Central America Once Again

DEPARTAMENTO DE COPAN–While out in the backcountry of Copan Department, Honduras documenting medical brigades for a public health NGO in 2001, I found myself surrounded by a group of curious children. More and more kids gathered, wondering what the kinds inside the crowd were looking at. It was only me but I felt, just a little bit, like a camera-toting Elvis. Nikon F3, Nikkor 20mm f/2.8, Ilford HP5.

By Andrew J. Tonn

GUATEMALA CITY — There may be no place in the world more familiar to me than where I am now, here, back in Central America.  At this point I have lived abroad longer than in my hometown (at least in recent years) and anyway, my hometown isn’t my hometown.
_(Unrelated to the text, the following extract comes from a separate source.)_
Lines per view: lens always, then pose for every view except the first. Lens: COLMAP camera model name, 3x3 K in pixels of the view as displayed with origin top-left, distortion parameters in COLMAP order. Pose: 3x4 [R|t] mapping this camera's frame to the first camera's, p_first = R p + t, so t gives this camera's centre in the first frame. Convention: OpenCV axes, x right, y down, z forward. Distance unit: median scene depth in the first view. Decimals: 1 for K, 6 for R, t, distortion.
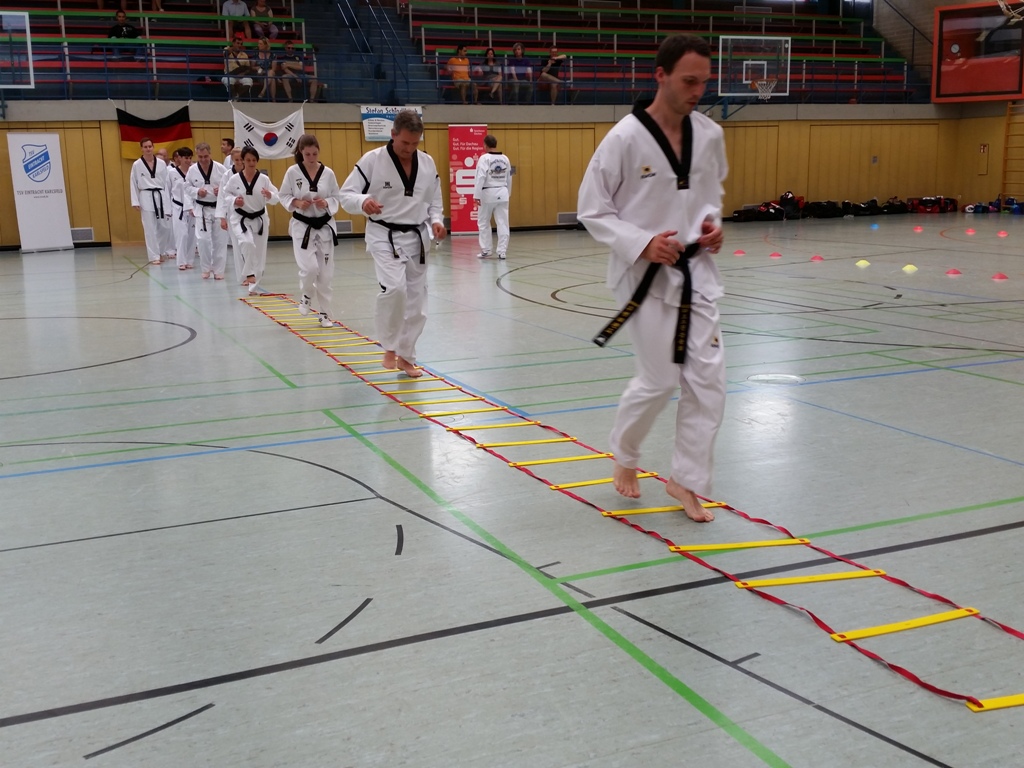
lens RADIAL K [[1101.6, 0, 512.0], [0, 1101.6, 384.0], [0, 0, 1]] dist [0.202256, -0.488586]
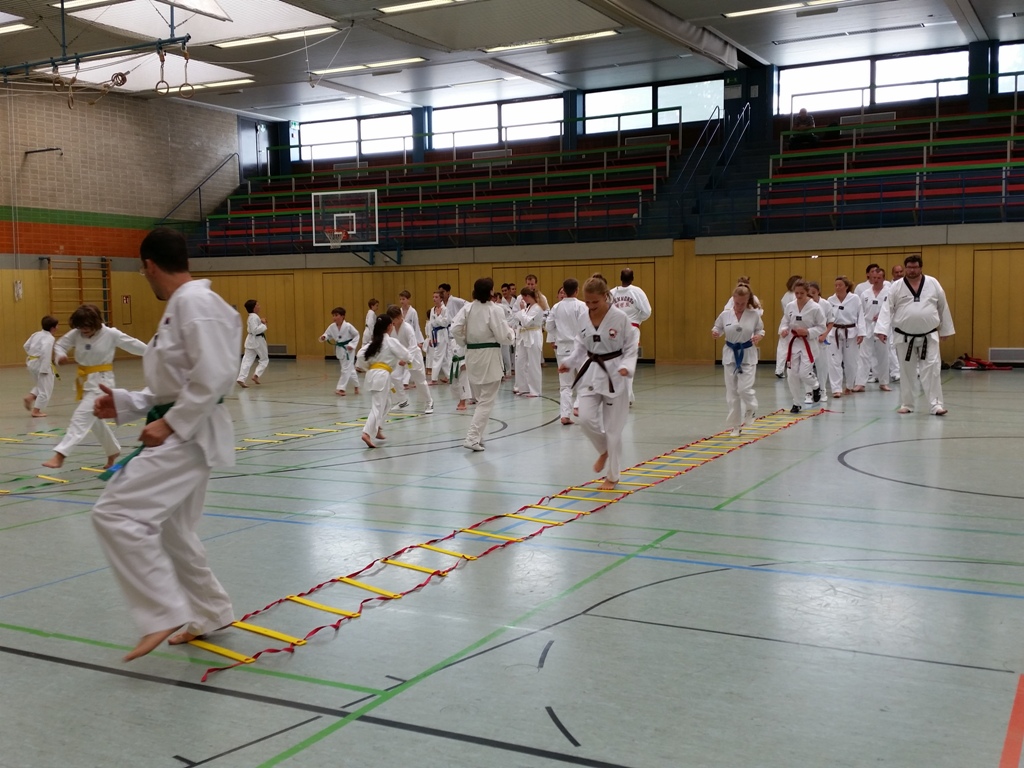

A long time ago I wrote a story, which I will reprint here soon, called, “The Long Central American Goodbye.”  The title recalled a specific memory but in a broader sense how I was unable to say goodbye, how each trip to the region led to the next trip, each of them both expanding my explorations and revisiting places I had been before, getting to know them in a deeper, more complete way.  My experiences in Central America, centered around my work as a reporter and documentary photographer, led me directly to Sweden and Ukraine and in ways I consider those side journeys along the greater arc of my time in Central America.  As I write this I will clarify that by Central America I mean the three countries, so much in the news lately, referred to as “The Northern Triangle,”Honduras, Guatemala, and El Salvador.  I hope to visit the other countries that make up the region: Belize, Costa Rica, Nicaragua, and Panama but for the moment I am living in Guatemala and, with both Covid and work, more extensive travel is somewhere out in the future.